YOUR GOAL: Using the passage on "Huddling Place," explain why Juwain dies. Answer in one to three sentences.

EXTRACTED TEXT:
===============

The second tale, “Huddling Place,” set in the second decade of the twenty-second century, involves Dr. Thomas Webster, John J.'s grandson. By now humanity has fully adapted to the rural, isolated life. But it comes with a cost. Contact with Martians has taken place, and Thomas Webster, an expert in Martian brain physiology, is close friends with Juwain, a Martian philosopher on the verge of an insight that will alter the consciousness of both human and Martian. They communicate regularly through televisor technology that anticipates today's Internet. Service robots take care of most human needs, leading to further isolation: “For what need was there to go anywhere? It all was here. By simply twirling a dial one could talk face to face with anyone one wished, could go, by sense, if not in body, anywhere one wished. Could attend theater or hear a concert or browse in a library half-way around the world. Could transact business one might need to transact without rising from one's chair.”
23
Webster suffers from acute agoraphobia, and when Juwain requires an emergency brain operation that only Webster is qualified to do, Webster is unable to overcome his fears and take the trip to Mars. As a consequence of Webster's inaction, Juwain dies. The implication is that Juwain's discovery would have led humanity to a more balanced, ecologically sound existence, and thus opened the door for universal fulfillment. Thus Simak explores the possible consequences of isolated existence facilitated by technologies—technologies, it is worth noting, that are now commonplace.

===============

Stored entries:

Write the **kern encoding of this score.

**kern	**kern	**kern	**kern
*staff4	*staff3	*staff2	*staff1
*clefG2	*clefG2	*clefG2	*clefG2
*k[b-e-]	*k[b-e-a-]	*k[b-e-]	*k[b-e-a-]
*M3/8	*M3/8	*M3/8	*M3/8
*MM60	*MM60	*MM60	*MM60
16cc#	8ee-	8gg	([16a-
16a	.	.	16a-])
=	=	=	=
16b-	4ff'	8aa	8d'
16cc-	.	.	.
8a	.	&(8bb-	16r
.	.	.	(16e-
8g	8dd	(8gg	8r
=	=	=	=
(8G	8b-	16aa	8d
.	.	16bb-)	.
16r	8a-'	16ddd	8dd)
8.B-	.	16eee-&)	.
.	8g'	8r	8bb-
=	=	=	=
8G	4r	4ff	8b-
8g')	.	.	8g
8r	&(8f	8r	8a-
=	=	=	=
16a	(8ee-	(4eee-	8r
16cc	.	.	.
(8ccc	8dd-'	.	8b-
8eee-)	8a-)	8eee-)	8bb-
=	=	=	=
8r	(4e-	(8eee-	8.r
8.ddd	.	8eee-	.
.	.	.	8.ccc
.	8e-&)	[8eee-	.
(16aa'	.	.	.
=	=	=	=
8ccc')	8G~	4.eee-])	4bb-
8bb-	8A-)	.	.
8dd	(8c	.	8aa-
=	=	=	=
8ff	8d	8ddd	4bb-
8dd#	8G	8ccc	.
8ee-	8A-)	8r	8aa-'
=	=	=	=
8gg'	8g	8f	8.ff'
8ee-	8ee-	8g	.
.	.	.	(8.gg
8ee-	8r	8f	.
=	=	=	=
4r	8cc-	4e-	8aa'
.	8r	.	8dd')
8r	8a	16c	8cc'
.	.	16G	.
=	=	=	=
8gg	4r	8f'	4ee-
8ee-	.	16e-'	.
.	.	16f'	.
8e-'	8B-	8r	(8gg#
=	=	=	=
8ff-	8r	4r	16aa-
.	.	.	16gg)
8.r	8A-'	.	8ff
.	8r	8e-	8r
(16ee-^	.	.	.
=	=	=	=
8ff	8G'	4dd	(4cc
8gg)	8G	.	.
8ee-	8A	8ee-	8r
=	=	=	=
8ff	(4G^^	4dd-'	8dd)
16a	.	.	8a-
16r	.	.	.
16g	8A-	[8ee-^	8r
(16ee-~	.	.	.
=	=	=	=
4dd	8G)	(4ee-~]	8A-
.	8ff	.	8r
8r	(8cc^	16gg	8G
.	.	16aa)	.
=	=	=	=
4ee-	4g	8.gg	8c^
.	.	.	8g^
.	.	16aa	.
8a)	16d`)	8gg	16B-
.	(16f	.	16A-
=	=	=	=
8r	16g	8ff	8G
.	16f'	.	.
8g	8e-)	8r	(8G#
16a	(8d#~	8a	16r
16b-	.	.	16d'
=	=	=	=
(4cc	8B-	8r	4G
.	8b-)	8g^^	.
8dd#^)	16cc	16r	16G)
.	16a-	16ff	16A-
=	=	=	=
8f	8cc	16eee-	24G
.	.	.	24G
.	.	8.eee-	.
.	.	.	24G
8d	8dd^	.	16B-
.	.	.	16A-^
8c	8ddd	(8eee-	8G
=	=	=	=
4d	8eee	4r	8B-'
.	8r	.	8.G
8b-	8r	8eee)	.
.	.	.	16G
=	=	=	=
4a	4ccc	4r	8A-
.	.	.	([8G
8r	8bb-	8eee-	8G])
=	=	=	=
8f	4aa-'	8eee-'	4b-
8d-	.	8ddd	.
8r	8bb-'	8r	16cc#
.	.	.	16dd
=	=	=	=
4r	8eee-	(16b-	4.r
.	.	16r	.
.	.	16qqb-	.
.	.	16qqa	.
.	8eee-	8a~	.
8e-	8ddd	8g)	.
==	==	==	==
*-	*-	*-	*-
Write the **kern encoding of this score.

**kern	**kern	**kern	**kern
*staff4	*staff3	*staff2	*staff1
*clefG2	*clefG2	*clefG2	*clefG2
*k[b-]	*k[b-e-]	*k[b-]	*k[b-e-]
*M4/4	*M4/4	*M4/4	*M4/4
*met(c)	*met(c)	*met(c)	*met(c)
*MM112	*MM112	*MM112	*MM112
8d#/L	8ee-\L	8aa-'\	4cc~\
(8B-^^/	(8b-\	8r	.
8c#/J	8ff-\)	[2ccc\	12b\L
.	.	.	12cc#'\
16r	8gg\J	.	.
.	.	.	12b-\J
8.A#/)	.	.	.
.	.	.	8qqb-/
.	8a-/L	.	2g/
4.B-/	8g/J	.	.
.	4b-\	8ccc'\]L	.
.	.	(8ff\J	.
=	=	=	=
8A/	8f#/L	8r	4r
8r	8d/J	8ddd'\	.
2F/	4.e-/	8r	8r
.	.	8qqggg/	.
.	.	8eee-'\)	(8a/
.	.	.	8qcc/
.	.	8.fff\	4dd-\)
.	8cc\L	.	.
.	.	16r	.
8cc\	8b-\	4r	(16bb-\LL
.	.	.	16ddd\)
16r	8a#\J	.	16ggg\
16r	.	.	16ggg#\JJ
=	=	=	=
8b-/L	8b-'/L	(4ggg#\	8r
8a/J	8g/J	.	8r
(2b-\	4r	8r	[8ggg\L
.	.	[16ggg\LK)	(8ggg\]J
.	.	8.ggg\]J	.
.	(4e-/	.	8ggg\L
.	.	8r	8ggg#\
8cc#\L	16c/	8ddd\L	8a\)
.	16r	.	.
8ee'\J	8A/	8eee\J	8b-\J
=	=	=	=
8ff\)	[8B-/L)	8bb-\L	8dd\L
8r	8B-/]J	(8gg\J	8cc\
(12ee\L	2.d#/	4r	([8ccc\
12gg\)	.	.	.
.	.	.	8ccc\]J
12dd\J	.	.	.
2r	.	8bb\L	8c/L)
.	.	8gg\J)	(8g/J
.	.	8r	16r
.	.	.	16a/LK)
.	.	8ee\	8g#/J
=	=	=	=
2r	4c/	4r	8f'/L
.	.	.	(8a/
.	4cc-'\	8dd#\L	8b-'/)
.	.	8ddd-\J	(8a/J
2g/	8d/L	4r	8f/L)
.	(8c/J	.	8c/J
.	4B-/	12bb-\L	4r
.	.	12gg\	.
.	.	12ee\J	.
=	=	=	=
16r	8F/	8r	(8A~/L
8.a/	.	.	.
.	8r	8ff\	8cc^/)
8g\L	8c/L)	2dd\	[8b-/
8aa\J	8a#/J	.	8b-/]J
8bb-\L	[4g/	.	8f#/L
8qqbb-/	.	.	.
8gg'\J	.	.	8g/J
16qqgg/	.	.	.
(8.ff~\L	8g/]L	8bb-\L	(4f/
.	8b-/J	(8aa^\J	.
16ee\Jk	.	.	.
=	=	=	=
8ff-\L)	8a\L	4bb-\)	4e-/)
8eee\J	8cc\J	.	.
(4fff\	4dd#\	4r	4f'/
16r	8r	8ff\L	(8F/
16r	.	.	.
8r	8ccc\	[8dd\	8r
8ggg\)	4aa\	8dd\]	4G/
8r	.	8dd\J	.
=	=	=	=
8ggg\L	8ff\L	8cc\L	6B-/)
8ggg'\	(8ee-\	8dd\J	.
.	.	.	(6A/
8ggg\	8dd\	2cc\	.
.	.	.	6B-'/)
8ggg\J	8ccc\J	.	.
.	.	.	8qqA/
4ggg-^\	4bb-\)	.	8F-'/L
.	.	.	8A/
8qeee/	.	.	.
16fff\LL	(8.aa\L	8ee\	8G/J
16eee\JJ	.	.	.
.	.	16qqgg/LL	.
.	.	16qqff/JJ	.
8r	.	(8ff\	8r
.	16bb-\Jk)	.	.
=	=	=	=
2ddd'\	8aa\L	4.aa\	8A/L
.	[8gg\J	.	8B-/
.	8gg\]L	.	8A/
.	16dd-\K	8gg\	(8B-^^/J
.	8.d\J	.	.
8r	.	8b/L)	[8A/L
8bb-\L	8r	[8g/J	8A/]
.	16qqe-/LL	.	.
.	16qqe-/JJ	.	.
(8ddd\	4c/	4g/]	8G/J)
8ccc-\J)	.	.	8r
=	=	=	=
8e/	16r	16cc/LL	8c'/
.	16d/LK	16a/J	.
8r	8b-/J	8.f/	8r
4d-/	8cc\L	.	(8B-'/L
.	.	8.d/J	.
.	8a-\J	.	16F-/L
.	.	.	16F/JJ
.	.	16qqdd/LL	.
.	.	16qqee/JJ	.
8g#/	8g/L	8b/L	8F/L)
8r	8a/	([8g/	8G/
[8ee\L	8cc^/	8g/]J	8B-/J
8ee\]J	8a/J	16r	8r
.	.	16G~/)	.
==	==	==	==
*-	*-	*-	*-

===============

COMPLETE OUTPUT: Juwain needs an emergency brain operation that only Thomas Webster is qualified to perform. Because Webster suffers from acute agoraphobia, he cannot overcome his fears and make the trip to Mars, and Juwain dies as a consequence of that inaction.